- _WHAT YOU SHOULD DO_
In the interview below, how many square miles does Jerome Weeks give for Dallas Fort Worth and for Greater London?

- _SOURCE EXTRACT_
◆ ◆ ◆ ◆ ◆

Before retiring from KERA as senior arts-producer reporter, Jerome Weeks sat down with local All Things Considered host Justin Martin for a final conversation about the decades Weeks spent covering North Texas culture and culture-makers — from set designers to leather workers, novelists to choreographers.
Justin Martin: Jerome, you had 20 years at The Dallas Morning News covering theater and books and now 16 years here at KERA, covering all of the arts in North Texas. So the first question has to be over that time, what has changed here? Good or bad?
Jerome Weeks: OK, two things, one good, one bad, and I’ll start with the bad.
One factor that the North Texas art scene is always going to struggle with is sprawl. I was thinking about this the other day because I was driving through Deep Ellum, and it’s the opposite of sprawl. It’s a place of nightclubs and bars and restaurants all together.
It’s always been a kind of music center, but back in the ’80s and ’90s, it also had a substantial number of ambitious, young, innovative theater companies: the Undermain Theatre, which is still there, the Deep Ellum Theatre Garage [its founder, Matthew Posey, now works out of nearby Exposition Park with his Ochre House Theater], Theater Commerce, the Pegasus Theater [which has moved to Richardson].
And that collection of theaters, nightclubs, galleries — that is very rare in North Texas. I didn’t fully appreciate that at the time. I didn’t realize I would never see that kind of cluster again — because we are so spread out. And because the rents across much of North Tesas have been unaffordable for small arts groups and galleries for some time. Or the locations are in out-of-the-way places where it’d be difficult to get an audience.
We have this image of the solo genius artist, but there’s a reason that the Impressionists, the Abstract Expressionists and the Cubists, all of these artists formed groups. They shared their galleries, their agents and their breakthroughs. They became a kind of collective force, the kind of small explosion that happened in Deep Ellum.
And that’s the kind of thing that is very difficult to do here because Dallas Fort Worth is more than 9000 square miles.
In comparison, Greater London? 600 square miles.
It’s difficult to generate the kind of collective action and staffing and cross-support among any of the arts, particularly when the developers are at your back and you have to find a new place to move. That’s what’s happened in Deep Ellum, Bishop Arts, West Dallas, the Design District.
On the other hand, one of the good things that’s happened has been the return of independent bookstores. When I was the book critic at The Dallas Morning News, I was writing about their death all the time because of Amazon and the bookstore chains. Fifteen years ago, except for used bookstores, there were barely any left in the entire area.
But as the book chains have pulled back, they opened up markets. The best known of these new independents, of course, is The Wild Detectives in Oak Cliff. But there’s also Whose Books and Interabang Books, Pan-African Connection, Monkey and Dog Books in Fort Worth, Deep Vellum.
And this is Katie Lemieux, who is co-owner of one of the newer ones, Talking Animals Bookstore in Grapevine: “Mostly, I wanted a place that didn’t exist for me when I was a young mom. I wanted people to come in and feel cozy. So I was like, I’m just going to do this. I will figure it out later.”
You know, looking back, do you have any favorite topics? Favorite artist shows? You know, things that you naturally gravitated to?

◆ ◆ ◆ ◆ ◆

- _THE DATA_
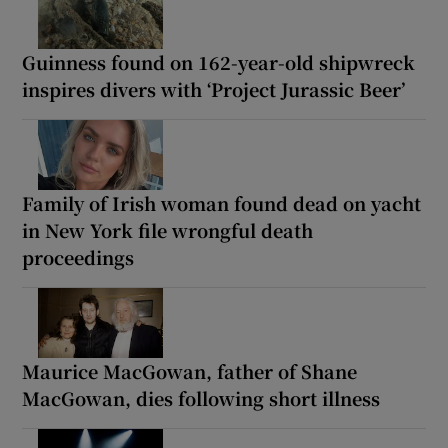
Guinness found on 162-year-old shipwreck
inspires divers with ‘Project Jurassic Beer’
Family of Irish woman found dead on yacht
in New York file wrongful death
proceedings
Maurice MacGowan, father of Shane
MacGowan, dies following short illness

◆ ◆ ◆ ◆ ◆

- _RESULT OF THIS EXERCISE_
Dallas Fort Worth is more than 9,000 square miles, and Greater London is 600 square miles.